For GOP Candidates, Reagan Emulation Stops With His National Security Policy

For GOP Candidates, Reagan Emulation Stops With His National Security Policy
Republican presidential candidates during the Fox Business Network Republican presidential debate, North Charleston, S.C., Jan. 14, 2016, (AP photo by Chuck Burton).

As the Republican candidates in the presidential race work to define themselves and stand out from the crowded competition for the party nomination, many claim to be the heir of GOP icon Ronald Reagan. This makes sense given Reagan’s enduring popularity. This is particularly true for national security policy, where Reagan is considered a great success who revived American influence and paved the way for the end of the Cold War. But while claiming Reagan’s mantle, none of the candidates seem interested in actually emulating his strategy.

One of the keys to Reagan’s success was lavishing resources on the U.S. military but, with the exception of the ill-advised peacekeeping mission to Lebanon, using force carefully. Reagan and his advisers recognized that every security challenge was not amenable to a military solution, and that the U.S. armed forces should not be used promiscuously. Since 9/11, though, Washington has thrown the military at all sort of threats with little regard for whether they can be eradicated through armed force. Most of the ideas for dealing with the self-described Islamic State touted by today’s presidential candidates repeat this unfortunate pattern in a most un-Reaganesque way.

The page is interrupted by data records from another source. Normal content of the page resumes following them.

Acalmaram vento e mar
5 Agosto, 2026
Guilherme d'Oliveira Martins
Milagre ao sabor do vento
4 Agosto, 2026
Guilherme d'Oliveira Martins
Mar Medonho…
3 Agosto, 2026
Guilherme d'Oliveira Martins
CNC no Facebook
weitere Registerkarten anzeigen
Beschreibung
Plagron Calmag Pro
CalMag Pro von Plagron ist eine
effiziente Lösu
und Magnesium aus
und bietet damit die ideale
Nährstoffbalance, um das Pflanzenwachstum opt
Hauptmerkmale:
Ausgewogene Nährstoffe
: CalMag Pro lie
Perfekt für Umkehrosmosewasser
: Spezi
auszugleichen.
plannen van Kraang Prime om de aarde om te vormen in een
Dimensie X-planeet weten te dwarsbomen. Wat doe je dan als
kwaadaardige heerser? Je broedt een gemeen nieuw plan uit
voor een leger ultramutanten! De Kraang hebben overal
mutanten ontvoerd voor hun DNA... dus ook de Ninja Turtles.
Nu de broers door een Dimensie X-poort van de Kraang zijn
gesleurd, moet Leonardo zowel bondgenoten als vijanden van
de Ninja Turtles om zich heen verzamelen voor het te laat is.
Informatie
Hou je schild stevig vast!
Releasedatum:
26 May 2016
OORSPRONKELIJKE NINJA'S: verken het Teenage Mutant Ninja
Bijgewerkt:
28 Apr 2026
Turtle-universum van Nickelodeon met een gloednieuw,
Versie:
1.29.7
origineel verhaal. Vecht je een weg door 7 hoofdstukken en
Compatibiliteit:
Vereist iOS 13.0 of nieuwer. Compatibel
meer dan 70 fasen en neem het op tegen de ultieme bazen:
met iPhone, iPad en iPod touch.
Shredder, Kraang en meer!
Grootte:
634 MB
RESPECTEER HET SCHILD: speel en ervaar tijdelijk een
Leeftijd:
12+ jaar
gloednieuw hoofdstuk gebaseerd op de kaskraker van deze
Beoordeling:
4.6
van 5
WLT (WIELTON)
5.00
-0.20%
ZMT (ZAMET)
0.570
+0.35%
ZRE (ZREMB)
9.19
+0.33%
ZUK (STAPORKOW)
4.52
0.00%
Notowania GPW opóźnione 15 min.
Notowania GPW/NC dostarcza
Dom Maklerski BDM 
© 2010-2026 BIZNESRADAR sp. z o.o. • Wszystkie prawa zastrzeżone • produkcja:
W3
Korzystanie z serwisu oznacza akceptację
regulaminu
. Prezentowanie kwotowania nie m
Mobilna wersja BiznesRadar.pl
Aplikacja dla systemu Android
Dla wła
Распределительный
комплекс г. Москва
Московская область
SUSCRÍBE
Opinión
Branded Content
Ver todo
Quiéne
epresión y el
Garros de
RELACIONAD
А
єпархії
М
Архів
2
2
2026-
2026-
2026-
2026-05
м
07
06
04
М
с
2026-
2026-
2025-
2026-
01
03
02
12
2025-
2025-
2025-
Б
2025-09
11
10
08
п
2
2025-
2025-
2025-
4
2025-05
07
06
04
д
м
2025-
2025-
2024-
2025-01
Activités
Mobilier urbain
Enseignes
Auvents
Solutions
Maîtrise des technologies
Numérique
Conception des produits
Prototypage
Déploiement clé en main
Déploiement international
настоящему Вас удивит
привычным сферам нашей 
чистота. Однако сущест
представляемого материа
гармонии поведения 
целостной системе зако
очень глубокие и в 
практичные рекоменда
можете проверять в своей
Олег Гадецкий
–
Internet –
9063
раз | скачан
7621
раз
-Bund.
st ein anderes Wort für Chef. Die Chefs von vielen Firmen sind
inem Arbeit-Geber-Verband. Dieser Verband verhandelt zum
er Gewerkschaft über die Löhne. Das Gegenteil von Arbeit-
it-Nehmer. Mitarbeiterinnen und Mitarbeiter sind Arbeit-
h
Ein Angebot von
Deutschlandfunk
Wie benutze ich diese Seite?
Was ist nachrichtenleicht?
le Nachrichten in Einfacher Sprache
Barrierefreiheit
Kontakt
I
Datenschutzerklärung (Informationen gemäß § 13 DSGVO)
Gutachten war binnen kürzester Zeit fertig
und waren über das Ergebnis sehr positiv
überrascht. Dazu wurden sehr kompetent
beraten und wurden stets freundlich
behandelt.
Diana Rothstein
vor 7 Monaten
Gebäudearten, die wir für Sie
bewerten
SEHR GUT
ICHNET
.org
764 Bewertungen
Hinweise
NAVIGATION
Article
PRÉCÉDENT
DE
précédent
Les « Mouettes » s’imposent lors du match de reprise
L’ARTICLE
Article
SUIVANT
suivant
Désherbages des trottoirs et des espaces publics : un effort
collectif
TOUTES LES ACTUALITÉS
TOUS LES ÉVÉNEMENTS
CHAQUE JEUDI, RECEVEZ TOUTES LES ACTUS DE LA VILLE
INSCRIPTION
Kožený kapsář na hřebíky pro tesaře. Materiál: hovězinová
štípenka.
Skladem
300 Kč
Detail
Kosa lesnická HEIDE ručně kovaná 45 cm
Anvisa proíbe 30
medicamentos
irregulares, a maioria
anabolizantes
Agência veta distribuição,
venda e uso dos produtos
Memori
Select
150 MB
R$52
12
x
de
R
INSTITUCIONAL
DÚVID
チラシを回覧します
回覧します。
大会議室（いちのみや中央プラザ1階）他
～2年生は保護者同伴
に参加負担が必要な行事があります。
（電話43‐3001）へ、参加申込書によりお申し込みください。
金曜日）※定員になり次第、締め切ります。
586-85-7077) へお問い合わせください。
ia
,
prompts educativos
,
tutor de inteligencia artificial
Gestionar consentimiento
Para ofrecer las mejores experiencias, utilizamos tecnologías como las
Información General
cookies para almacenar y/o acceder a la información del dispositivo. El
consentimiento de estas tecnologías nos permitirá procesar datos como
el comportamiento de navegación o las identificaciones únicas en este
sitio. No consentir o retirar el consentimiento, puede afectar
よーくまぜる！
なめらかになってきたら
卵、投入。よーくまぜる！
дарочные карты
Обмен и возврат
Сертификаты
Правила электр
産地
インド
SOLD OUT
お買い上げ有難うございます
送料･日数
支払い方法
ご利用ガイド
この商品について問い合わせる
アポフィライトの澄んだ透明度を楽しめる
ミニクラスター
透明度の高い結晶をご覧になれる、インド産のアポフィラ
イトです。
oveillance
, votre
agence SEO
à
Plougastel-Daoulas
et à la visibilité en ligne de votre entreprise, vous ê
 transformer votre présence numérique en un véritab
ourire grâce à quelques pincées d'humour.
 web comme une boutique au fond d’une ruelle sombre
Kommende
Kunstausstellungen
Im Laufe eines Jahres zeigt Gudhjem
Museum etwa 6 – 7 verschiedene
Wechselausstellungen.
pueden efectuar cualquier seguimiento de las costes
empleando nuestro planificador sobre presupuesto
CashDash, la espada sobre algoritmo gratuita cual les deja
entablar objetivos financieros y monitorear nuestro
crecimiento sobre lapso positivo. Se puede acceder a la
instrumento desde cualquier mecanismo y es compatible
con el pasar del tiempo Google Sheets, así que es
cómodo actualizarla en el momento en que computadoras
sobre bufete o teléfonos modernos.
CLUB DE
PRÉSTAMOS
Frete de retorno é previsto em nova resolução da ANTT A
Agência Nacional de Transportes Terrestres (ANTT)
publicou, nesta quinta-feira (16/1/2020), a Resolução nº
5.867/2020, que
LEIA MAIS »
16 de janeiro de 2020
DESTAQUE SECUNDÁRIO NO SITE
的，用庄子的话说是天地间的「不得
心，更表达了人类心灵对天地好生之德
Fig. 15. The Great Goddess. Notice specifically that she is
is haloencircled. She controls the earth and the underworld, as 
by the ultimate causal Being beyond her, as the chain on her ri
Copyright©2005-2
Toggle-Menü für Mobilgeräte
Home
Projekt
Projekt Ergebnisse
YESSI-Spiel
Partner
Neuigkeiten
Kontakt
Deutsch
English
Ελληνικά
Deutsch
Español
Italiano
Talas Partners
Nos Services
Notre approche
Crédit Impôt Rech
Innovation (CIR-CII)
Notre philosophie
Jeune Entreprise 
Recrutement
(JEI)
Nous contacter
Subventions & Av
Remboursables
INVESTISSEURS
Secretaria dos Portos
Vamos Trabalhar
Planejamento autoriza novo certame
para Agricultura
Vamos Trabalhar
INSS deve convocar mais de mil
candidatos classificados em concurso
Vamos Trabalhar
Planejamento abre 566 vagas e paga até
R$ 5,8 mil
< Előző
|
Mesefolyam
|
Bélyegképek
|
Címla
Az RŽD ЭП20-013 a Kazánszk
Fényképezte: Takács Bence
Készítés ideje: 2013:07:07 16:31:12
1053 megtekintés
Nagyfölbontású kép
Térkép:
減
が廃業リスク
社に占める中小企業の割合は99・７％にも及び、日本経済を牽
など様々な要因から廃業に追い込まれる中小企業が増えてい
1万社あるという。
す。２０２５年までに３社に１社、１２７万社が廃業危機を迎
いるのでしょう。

Even while strengthening the military, however, Reagan recognized the importance of arms control, knowing that military strength and arms control were two sides of the same coin. By deploying ground-launched cruise missiles and Pershing II ballistic missiles to Europe over stiff opposition, for instance, he pressured the Soviet Union to sign the 1987 Intermediate Range Nuclear Forces Treaty. Reagan’s arms control initiatives took America’s allies into account, but ultimately agreements were based on whether they made the United States more secure. Today’s presidential candidates seem to have little use for arms control, except as ammunition in partisan attacks against their political rivals.